S’il en est ainsi, si la subconscience de l’hystérique n’est qu’une forme de la dépersonnalisation psychasténique, il faut chercher comment le sujet passe de l’une à l’autre. Dans certains cas comme dans le précédent il y a des transitions, dans d’autres l’une des deux formes s’installe tout de suite sans passer par l’autre. Dans certaines observations on observe chez l’hystérique, des phénomènes analogues aux sentiments d’incomplétude et aux phobies des psychasténiques qui semblent préparer la subconscience. J’ai décrit à propos d’un cas remarquable d’amnésie hystérique une sorte de phobie du souvenir qui précédait l’amnésie et qui la suivait au moment de la restauration7. Il y avait véritablement une sorte de travail mental pour écarter un souvenir qui causait de l’horreur et ce souvenir repoussé en quelque sorte de la conscience de la veille ne réapparaissait plus qu’en somnambulisme dans une autre synthèse mentale. On peut se demander si l’amnésie n’est pas déterminée par ce travail et si ce n’est pas aussi par un procédé de ce genre que certains malades passent de la phobie d’une fonction à la paralysie de cette même fonction. Ce serait le mécanisme de la répression volontaire dont beaucoup d’auteurs ont aujourd’hui exagéré l’importance. Je crois cependant que l’on ne peut pas tout expliquer par un mécanisme de ce genre. Beaucoup de sujets conservent indéfiniment des phobies d’une fonction sans arriver jamais à la paralysie et d’autres ont immédiatement la paralysie avec subconscience. Il faut toujours en revenir à mon avis à certaines différences fondamentales soit constitutionnelles, soit acquises dans l’état mental de ces individus. Chez les uns l’épuisement des fonctions cérébrales, qu’il soit déterminé par l’intoxication, par la fatigue ou par l’émotion, se manifeste seulement par une réduction générale, par une sorte de décapitation de ces fonctions qui semblent perdre leur partie supérieure et la plus récemment acquise; chez les autres l’épuisement cérébral amène rapidement un rétrécissement de la conscience avec la dissociation de la personnalité, la suggestivité et la subconscience qui en dépendent. Analyser ces deux dispositions fondamentales me paraît plus important pour comprendre le problème du subconscient que toutes les spéculations métaphysiques.
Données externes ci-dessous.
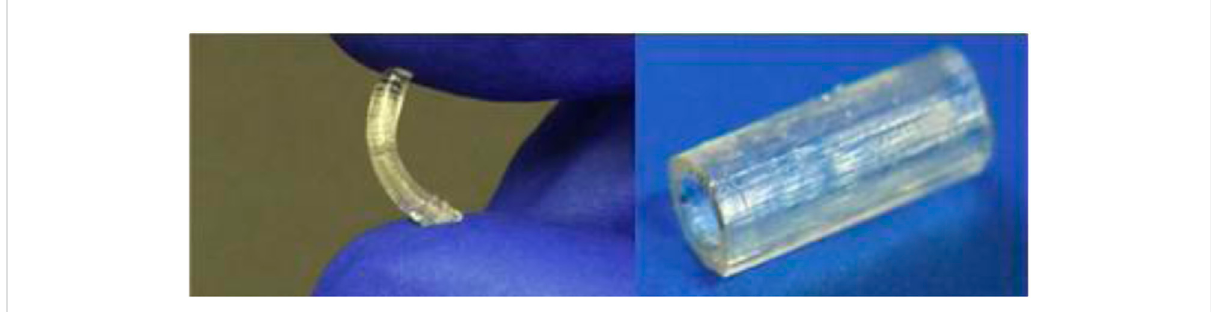
FIGURE 7 MethacrylatedPGSnerveguidanceconduits:theleftiscompressedtohighlighttheelasticproperties,whiletherightshowsthe fi nal3D-printed product ready for implantation (Singh et al.,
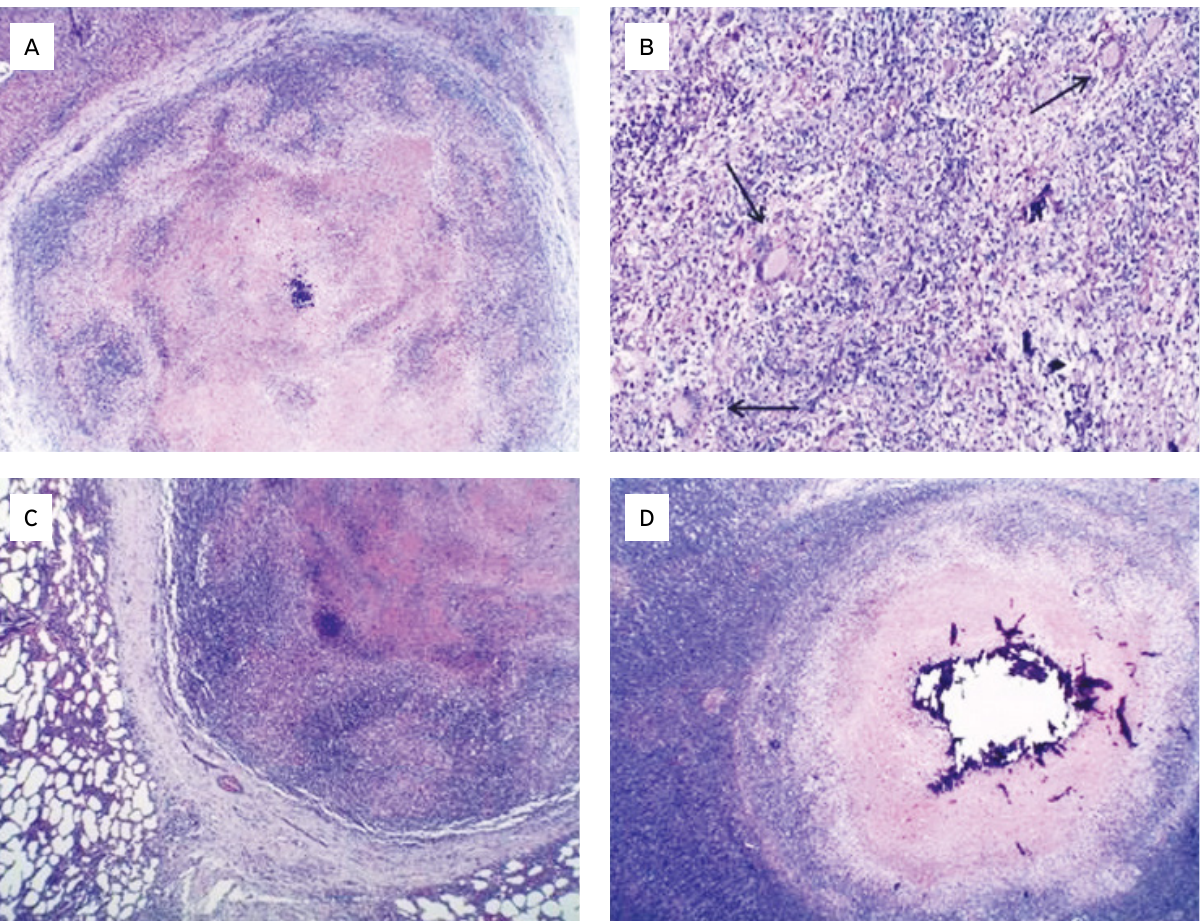
Figura 2. Fotomicrografia de amostras de fígado, pulmão e linfonodo mediastínico de bovinos positivos no teste cervical comparativo obtidas em abate sanitário para tuberculose bovina. São Gotardo, MG, 2012. (A) Secção de fígado. Granuloma envolvido por tecido conjuntivo fibroso, com área central de necrose caseosa com foco de calcificação. Hematoxilina‑eosina (HE). 5x (B) Parênquima hepático, as setas indicam células gigantes do tipo Langhans. Citoplasma amplo e núcleos dispostos na periferia da célula em forma de ferradura. HE. 40x. (C) Secção de pulmão. Granuloma tuberculoso circundado por espessa cápsula fibrosa. Necrose caseosa central com infiltrado de células monoclueares. HE. 5x. (D) Secção de linfonodo evidenciando estrutura granulomatosa com área de necrose central e calcificação distrófica HE.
Il y aurait encore bien d’autres problèmes cliniques et psychologiques à propos de ces malades singuliers. Je ne puis signaler ici que les principaux; j’ai voulu surtout indiquer le point de vue qui me paraissait le plus utile. C’est surtout dans la clinique psychiatrique qu’est née la question du subconscient, elle n’est pas encore assez mûre pour en sortir. Ce problème est posé avant tout par l’interprétation de l’attitude de certains malades. Il faut constater ces attitudes sans les déclarer absurdes ou impossibles, il faut chercher à les comprendre en rapprochant divers malades les uns des autres de manière à saisir les intermédiaires qui expliquent l’évolution des phénomènes.
Paris, Collège de France.
Note
- ↑ Cf. à ce propos les observations que j’ai publiées souvent, Névroses et idées fixes, 1898, II, p. 62; Obsessions et psychasténie, 1903, I, p. 28, 307; II, p. 40, 351.
- ↑ Journal de psychologie normale et pathologique, mars 1907, p. 97.
- ↑ J’ai essayé d’établir ce parallèle dans mon dernier ouvrage sur «Les névroses», 1909.
- ↑ Névroses et idées fixes, 1898, I, p. 219.
- ↑ Névroses et idées fixes, 1898, II, p. 332.
- ↑ L’amnésie et la dissociation des souvenirs par l’émotion, Journal de psychologie normale et pathologique, 1904, p. 423.
- ↑ Amnésie et dissociation des souvenirs par l’émotion, Journal de psychologie normale et pathologique, 1904, p. 417.